On the one hand, the deviation "from the right track" did indeed involve a violation of the appellant's rights.  On the other hand, it can be assessed with the necessary caution that if the temporary seizure proceeding had taken place in Israel, the appellant would not have been able to present convincing arguments against the temporary seizure.  It should be assumed that the seizures, even according to the proposed route (under section 30 of the Legal Aid Law), and even in the less worst-case scenario for the appellant, would have been held (in Israel) until the appellant's guilt was ascertained in the United States, so that the extent of the damage caused by the defect (which the temporary seizure was carried out by the authorities in the United States and not in Israel) is not as extensive as claimed.

  1. The appellant has at his disposal more moderate alternative remedies.  Thus, for example, and without expressing a position on the merits of the claim, the Legal Aid Law stipulates that "if damage is caused to the object as a result of its transfer to the requesting State, the court may order compensation for the injured party from the State Treasury" (section 21(c) of the Law).  Moreover, the appellant has the option of appealing the decision of the temporary seizure in the United States.  And of course, there is an additional remedy of a civil action that the appellant can file.
  2. In contrast to these, the relief sought by the appellant is a difficult remedy in itself.

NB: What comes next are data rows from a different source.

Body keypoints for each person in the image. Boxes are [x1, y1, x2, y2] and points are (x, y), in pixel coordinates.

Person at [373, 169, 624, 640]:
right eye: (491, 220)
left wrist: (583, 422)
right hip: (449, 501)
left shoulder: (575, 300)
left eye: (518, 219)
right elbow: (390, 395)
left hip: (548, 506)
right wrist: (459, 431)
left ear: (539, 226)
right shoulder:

Returning the seized persons to Israel (temporarily) for forfeiture at the end of the legal proceedings in the United States, by virtue of a lawfully issued American judicial order (and there is no other argument before me), is not a trivial act.  As stated, the appellant has the option of convincing within the framework of the proceedings in the United States that the temporary seizure was born out of sin, or to wait until the end of the proceeding and to convince (if he is not acquitted) that there was no justification for the seizure and that there were flaws in the seizure process.

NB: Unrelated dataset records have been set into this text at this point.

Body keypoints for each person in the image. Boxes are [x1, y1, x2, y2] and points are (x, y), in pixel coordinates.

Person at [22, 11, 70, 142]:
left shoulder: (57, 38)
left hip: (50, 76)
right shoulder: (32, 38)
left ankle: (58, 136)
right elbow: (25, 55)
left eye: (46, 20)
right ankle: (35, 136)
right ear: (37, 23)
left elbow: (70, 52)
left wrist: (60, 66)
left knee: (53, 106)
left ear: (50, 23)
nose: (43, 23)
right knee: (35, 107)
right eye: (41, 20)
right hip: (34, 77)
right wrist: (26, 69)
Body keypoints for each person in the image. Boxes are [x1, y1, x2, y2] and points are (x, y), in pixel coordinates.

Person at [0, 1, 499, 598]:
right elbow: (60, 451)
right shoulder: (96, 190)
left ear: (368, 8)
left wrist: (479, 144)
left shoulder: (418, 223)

According to the appellant's approach, I must instruct the state to apply to the authorities in the United States to cancel the seizure for the purpose of forfeiture and to return the seizure to the Israel Police for the purpose of conducting a legal proceeding in Israel.  It is easy to understand how this move of turning the wheel back can raise considerable difficulties.

  1. In light of all of the above, I have reached the conclusion that the trial court was correct in its decision to reject the request for the return of the seized person, and therefore the appeal should be dismissed.

Granted today, May 18, 2025, in the absence of the parties.